=== Complete the following ===
a: Restate word for word the passage of the reader comments on Greece between "Step one. Move" and "banks, Greeks included.", inclusive.
b: Quote every line of the camera records that follow the comments, with the pictures left out.

=== Document extract ===
⁂
February 10th, 2012 2:26pm Report this comment

I think it is pretty obvious that all the discussions are a sham and the Euro group want Greece out. They don't want to be seen to push them over the cliff but are engineering things for the hapless Greeks to jump. I would guess that this has long been the plan but the negotiations and summits were there to give the German and French banks time to swap out their Greek bonds. Shows these liars and crooks up for what they are.

Heartless Curmudgeon

February 10th, 2012 2:26pm Report this comment

My first glance at the piccy made me think it was of a noble Lord already in Police mode.

Closer examination show how right you are James. And so brave of you to break ranks first and say what everyone with any sense, already knows.

IJ

February 10th, 2012 2:34pm Report this comment

You say austerity will make it worse - is their austerity different to the UKs??

Nickle

February 10th, 2012 2:38pm Report this comment

Perhaps the Greek banks should take advantage of the EU. Freedom of movement of capital and people.

Step one. Move your incorporation to Germany or France.

Step two. Greeks default - 100%.

Germans/French now have to bail out the banks, Greeks included.

Nickle

February 10th, 2012 2:44pm Report this comment

There's a dance of scorpions going on.

The EU knows the consequences of a 100% default. After all, with no bailout they may as well default for the lot, instead of 80%.

That default takes out the French banks and more. That has a huge cost.

So its a negotiation. How much do the French/Germans pay, to keep the Greeks from defaulting, compared to the cost of dealing with the default?

The Greeks are trying to extract as much as possible. The others trying to pay as little as possible.

Maggie

February 10th, 2012 2:51pm Report this comment

I'm not sure the Greeks deserve your sympathy. These are the people who don't pay their taxes and retire at 40 after paying themselves unsustainably high salaries and pensions. They them complain that everybody but them is to blame and that the rest of the Europe should give them large sums of money with no strings attached. They're just not very sensible.
⁂
=== Information supplied ===

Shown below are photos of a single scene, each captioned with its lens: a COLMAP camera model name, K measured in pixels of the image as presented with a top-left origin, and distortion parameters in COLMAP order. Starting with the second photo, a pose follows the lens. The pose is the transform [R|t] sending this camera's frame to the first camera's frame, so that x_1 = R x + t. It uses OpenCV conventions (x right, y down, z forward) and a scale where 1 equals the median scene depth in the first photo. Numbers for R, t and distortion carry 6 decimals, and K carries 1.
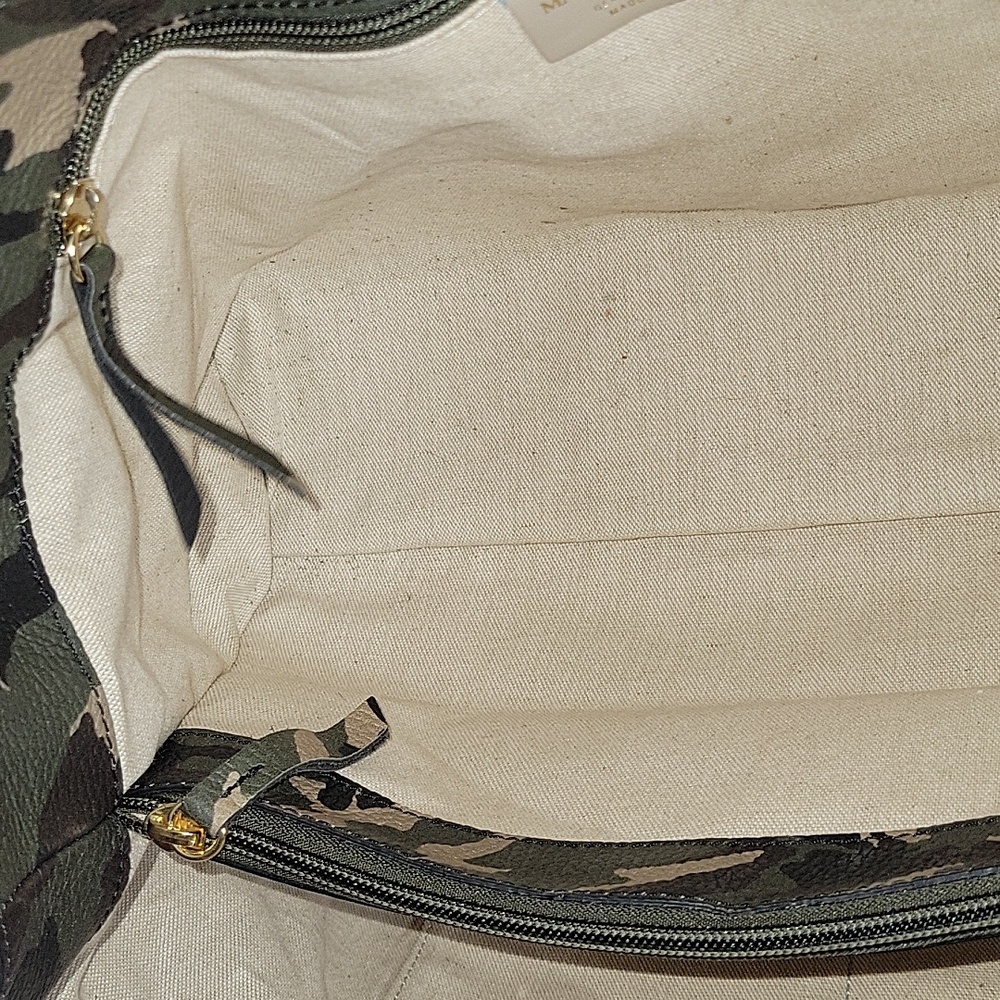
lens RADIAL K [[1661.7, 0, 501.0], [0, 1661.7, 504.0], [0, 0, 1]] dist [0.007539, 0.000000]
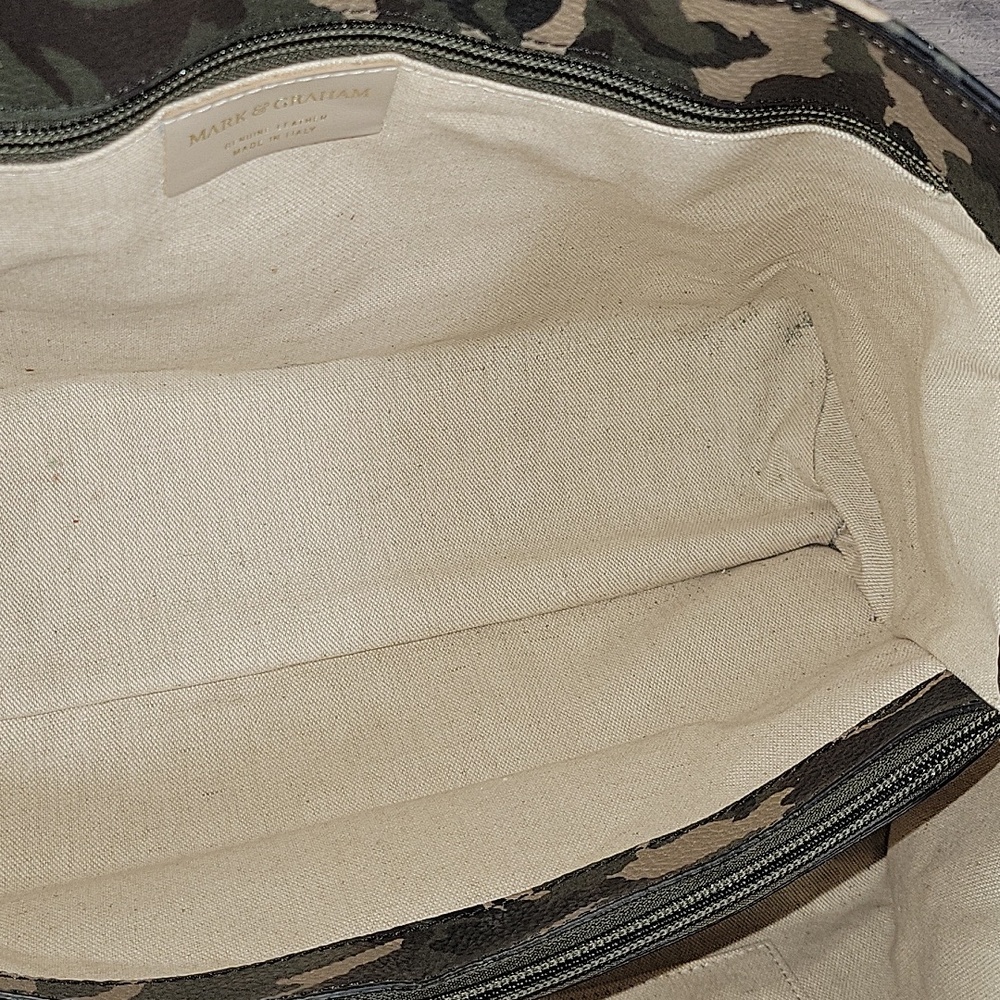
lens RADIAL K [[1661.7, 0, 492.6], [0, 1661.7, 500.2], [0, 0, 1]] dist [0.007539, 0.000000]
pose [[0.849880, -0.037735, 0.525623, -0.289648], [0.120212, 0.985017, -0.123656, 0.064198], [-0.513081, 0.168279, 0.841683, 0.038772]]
⁂
=== Answers by item number ===
a:
Step one. Move your incorporation to Germany or France.

Step two. Greeks default - 100%.

Germans/French now have to bail out the banks, Greeks included.

b:
Shown below are photos of a single scene, each captioned with its lens: a COLMAP camera model name, K measured in pixels of the image as presented with a top-left origin, and distortion parameters in COLMAP order. Starting with the second photo, a pose follows the lens. The pose is the transform [R|t] sending this camera's frame to the first camera's frame, so that x_1 = R x + t. It uses OpenCV conventions (x right, y down, z forward) and a scale where 1 equals the median scene depth in the first photo. Numbers for R, t and distortion carry 6 decimals, and K carries 1.
lens RADIAL K [[1661.7, 0, 501.0], [0, 1661.7, 504.0], [0, 0, 1]] dist [0.007539, 0.000000]
lens RADIAL K [[1661.7, 0, 492.6], [0, 1661.7, 500.2], [0, 0, 1]] dist [0.007539, 0.000000]
pose [[0.849880, -0.037735, 0.525623, -0.289648], [0.120212, 0.985017, -0.123656, 0.064198], [-0.513081, 0.168279, 0.841683, 0.038772]]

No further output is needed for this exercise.